Il est bon d’avertir que l’Inassouvie est un roman intime ou plutôt une sorte de confession autobiographique. On ne sait, il est vrai, si le prétendu homme de lettres qui y raconte ses impressions est un être fictif ou l’auteur en personne, tant M. Albalat s’identifie avec son Léon. Il a négligé seulement de nous le peindre au physique. Nous l’entendons draper à chaque instant les autres de pied en cap, sans qu’il se regarde lui-même une seule fois au miroir. Sa maîtresse l’appelle souvent vilain polisson ; mais ce n’est pas là un signalement. Ses façons de parler ont néanmoins, par places, un accent marseillais qui sent déjà la Canebière et le Vieux-Port. Autant qu’on peut le juger d’après sa conduite, il est suffisant, vaniteux, certain par avance de triompher des femmes et il ne recherche en elles que la satisfaction d’appétits physiques, leur reprochant comme un crime la lassitude où il tombe pour avoir trop abusé d’elles.

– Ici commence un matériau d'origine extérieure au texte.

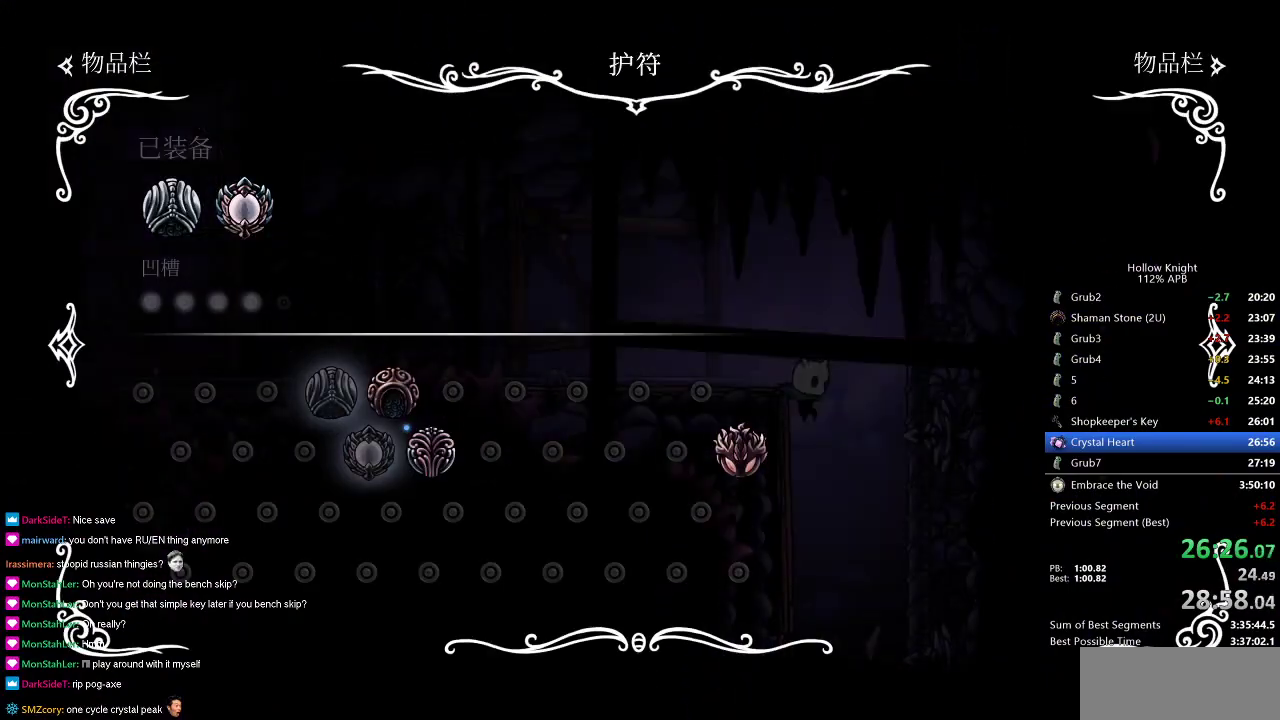
{"keys": [], "events": []}
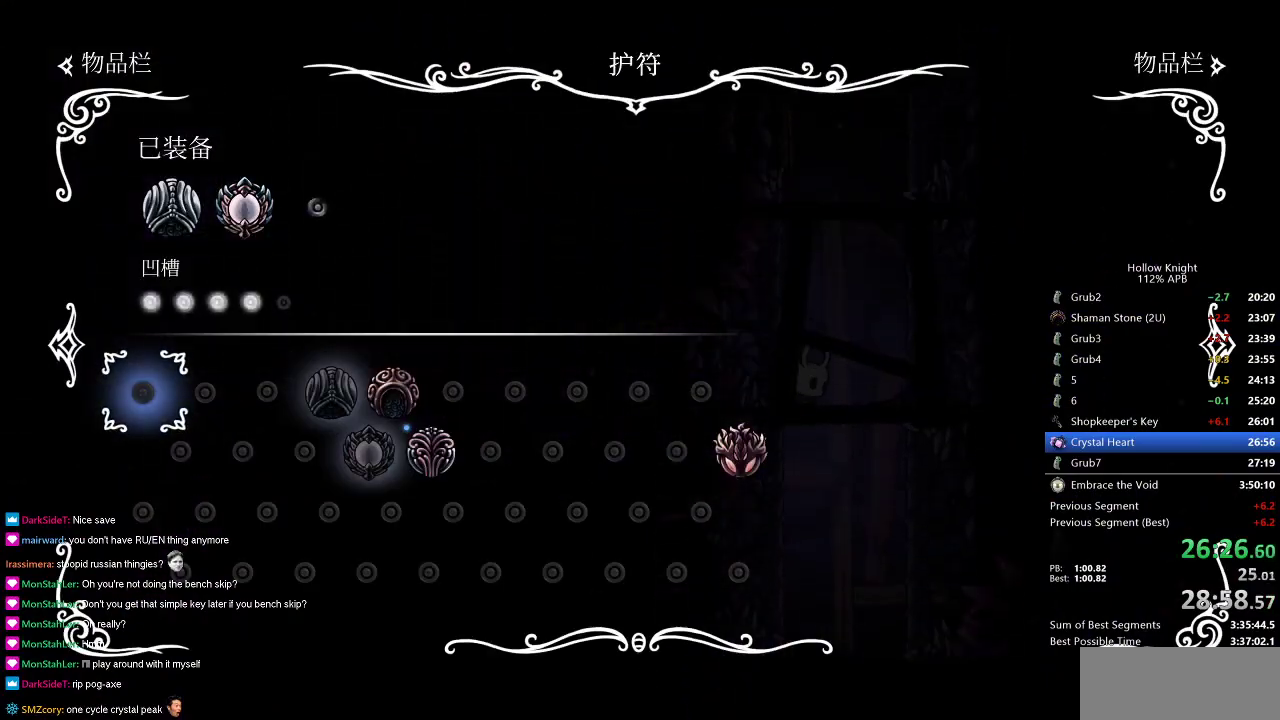
{"keys": [], "events": []}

L’histoire qu’il nous raconte ne se distingue en rien des séductions banales. Une femme unie à un mari peu passionné et qui espère trouver ailleurs que dans ses bras des voluptés inconnues au lit conjugal ; le mari benêt que l’on trompe sans qu’il s’en doute et qui introduit lui-même dans son intérieur le jeune muguet ; enfin celui-ci, qui profite de la sottise du mari pour capter sa confiance et endormir ses soupçons au moyen de parties de billard et de pêche à la ligne ; voilà le trio complet. Passons sur les délicatesses de la femme, sur sa répugnance à se livrer ainsi à deux hommes. Léon, après s’être fait tirer un peu l’oreille, consentira bien à l’enlever, à fuir avec elle à Nice, puis à Paris ; mais nous savons d’avance que leur flamme ne sera qu’un feu de paille, que la désillusion suivra de près l’enthousiasme. Il suffit, pour deviner le résultat de l’escapade amoureuse, de voir quelles idées hantent la cervelle du ravisseur le jour même de l’enlèvement. Figurez-vous qu’il s’amuse à noter l’état de l’atmosphère et la calme tiédeur d’une après-midi d’été.
« Pas un frisson de brin d’herbes, pas un cri d’oiseau dans l’espace. Partout le grésillement ronflant des cigales ; on les entendait sur les arbres qui bordaient la route et sur d’autres de plus en plus éloignés ; de sorte que ces milliers de cris s’épandaient au loin et m’environnaient d’un cercle de bruit toujours élargi et toujours reformé. » La description ne finit pas là ; il nous faut subir encore les rayons d’un soleil torride qui noient de leur blancheur les bastidons endormis, puis les vignes qui se tordent le long des terres fendillées. « Les châtaigniers lointains, les oliviers plus rapprochés, les mûriers poudrés de poussière se raidissaient, sans un balancement de branches, sans un tremblement de feuilles, léthargiques et anéantis. La clarté du soleil dégageait au loin une lumière cendrée, pareille à une buée d’étuve qui semblait mollir les collines. »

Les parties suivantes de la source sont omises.